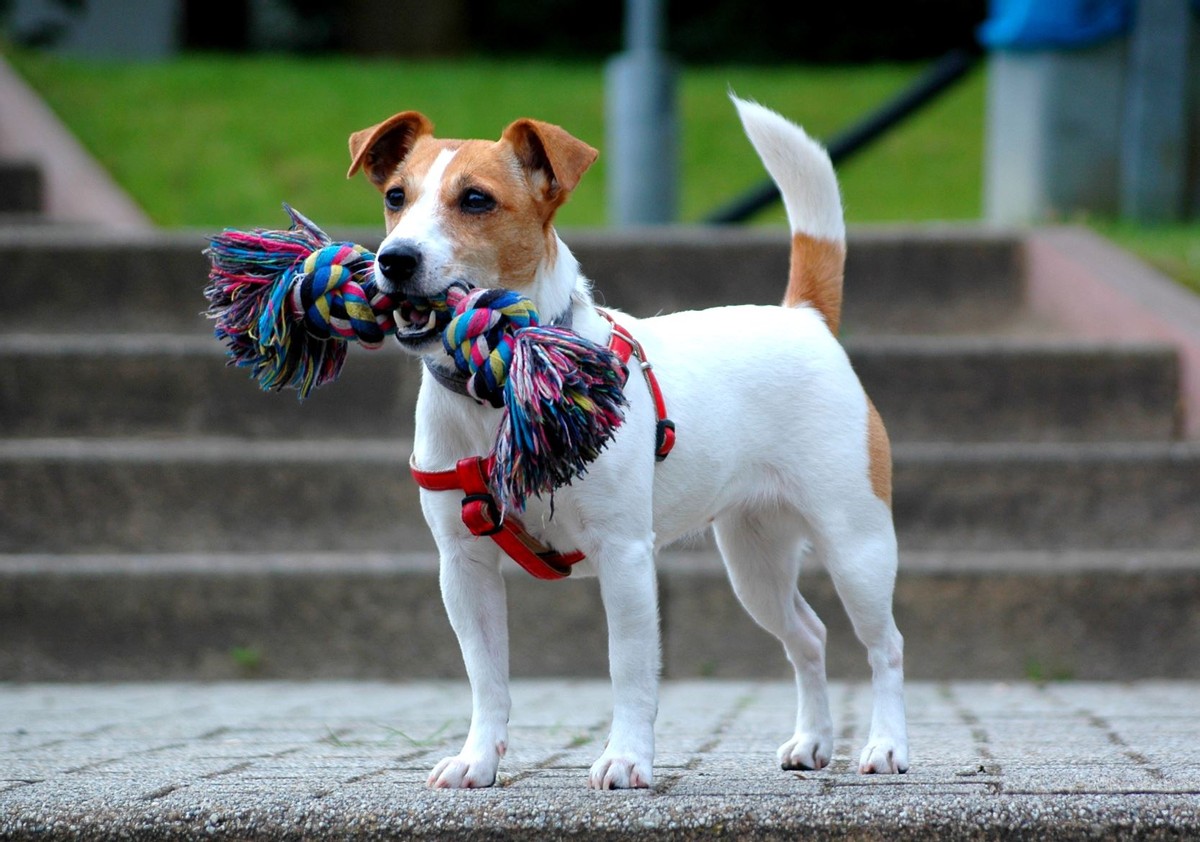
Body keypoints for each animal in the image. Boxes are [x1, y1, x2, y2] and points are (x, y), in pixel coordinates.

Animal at [343, 97, 902, 791]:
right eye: (396, 196)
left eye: (475, 200)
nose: (393, 258)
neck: (504, 379)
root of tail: (803, 317)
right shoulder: (463, 565)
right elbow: (487, 676)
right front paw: (478, 760)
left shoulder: (625, 555)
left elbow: (630, 669)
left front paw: (628, 758)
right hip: (756, 561)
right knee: (809, 635)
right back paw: (813, 741)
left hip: (857, 546)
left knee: (885, 647)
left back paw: (886, 744)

Goal of the exercise:
Go through the listing above and report how many of its lines contain the word "left", with only the number as output.

Exercise solution:
7